Work order
If a line in the listing carries the word "pixels", return a copy of that line.

Information
= = = = =
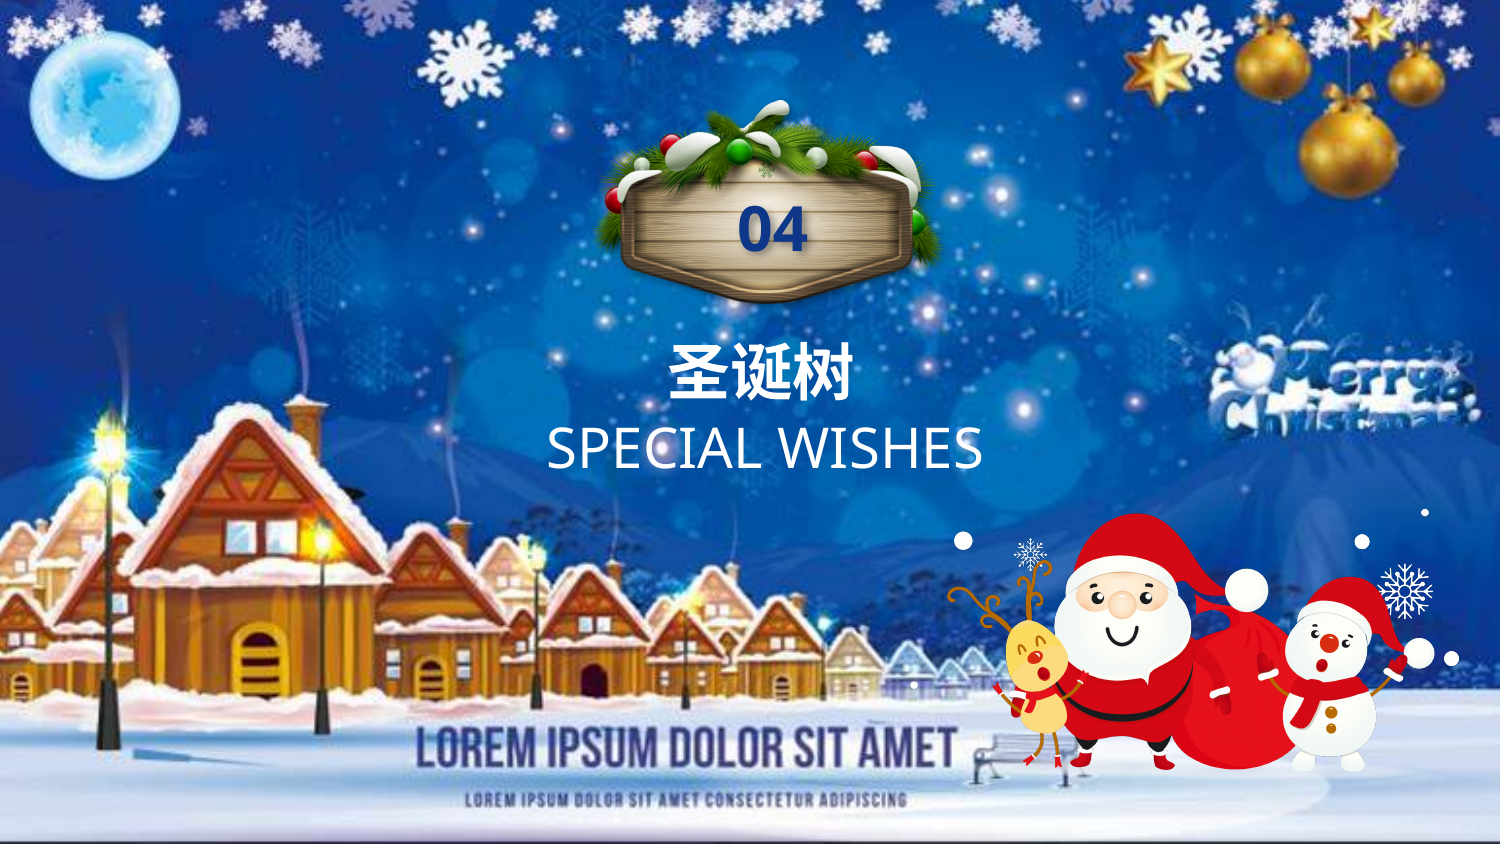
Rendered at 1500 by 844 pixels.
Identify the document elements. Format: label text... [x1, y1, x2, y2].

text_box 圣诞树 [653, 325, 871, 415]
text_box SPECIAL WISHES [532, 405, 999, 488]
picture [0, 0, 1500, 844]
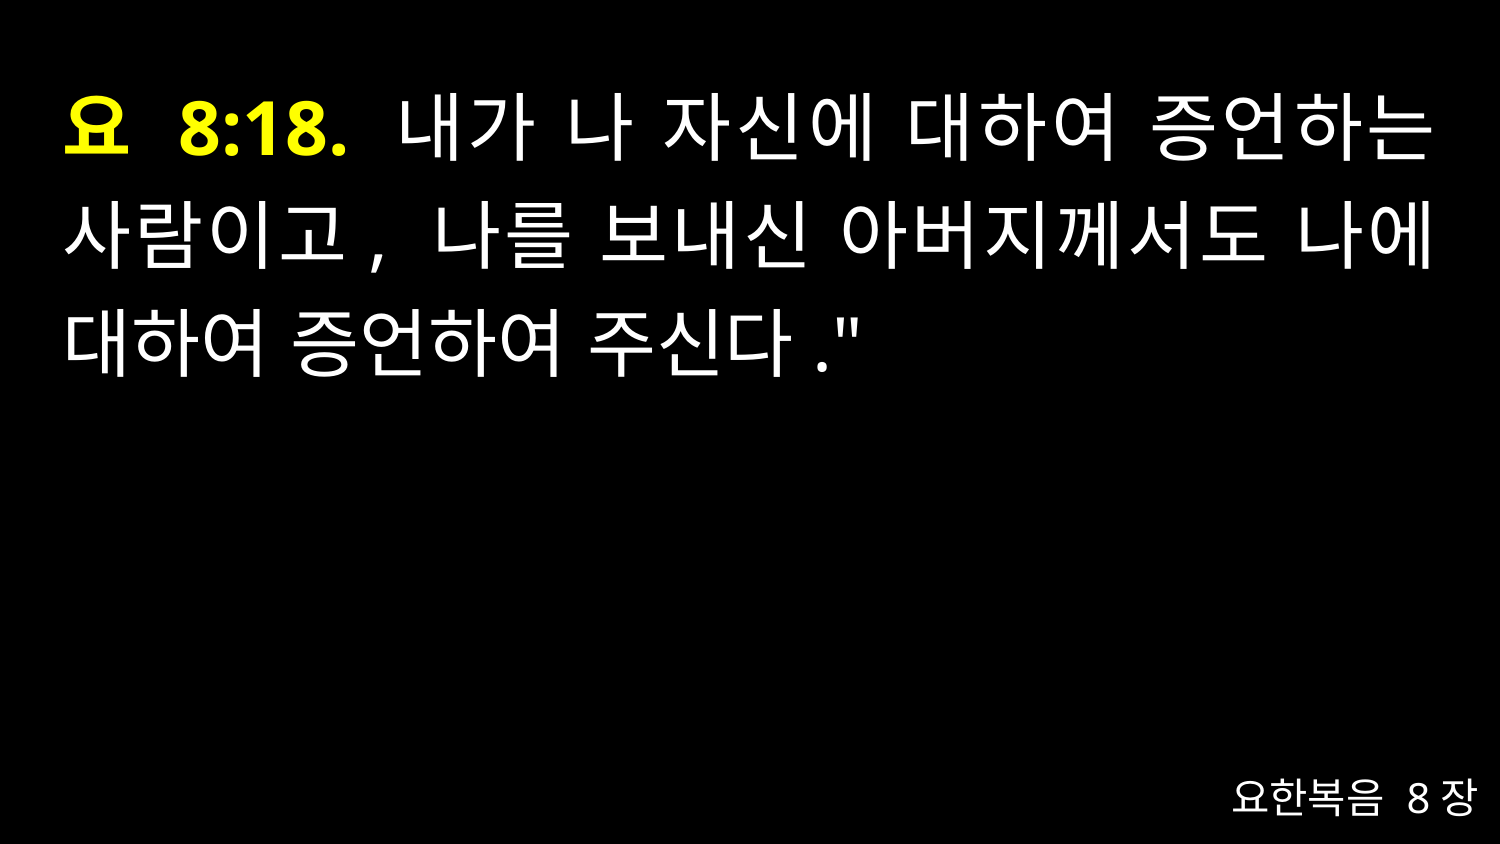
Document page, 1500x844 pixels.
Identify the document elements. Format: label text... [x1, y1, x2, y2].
= = = = =
Final answer
Rendered at 1500 by 844 pixels.
Document page, 1500x844 pixels.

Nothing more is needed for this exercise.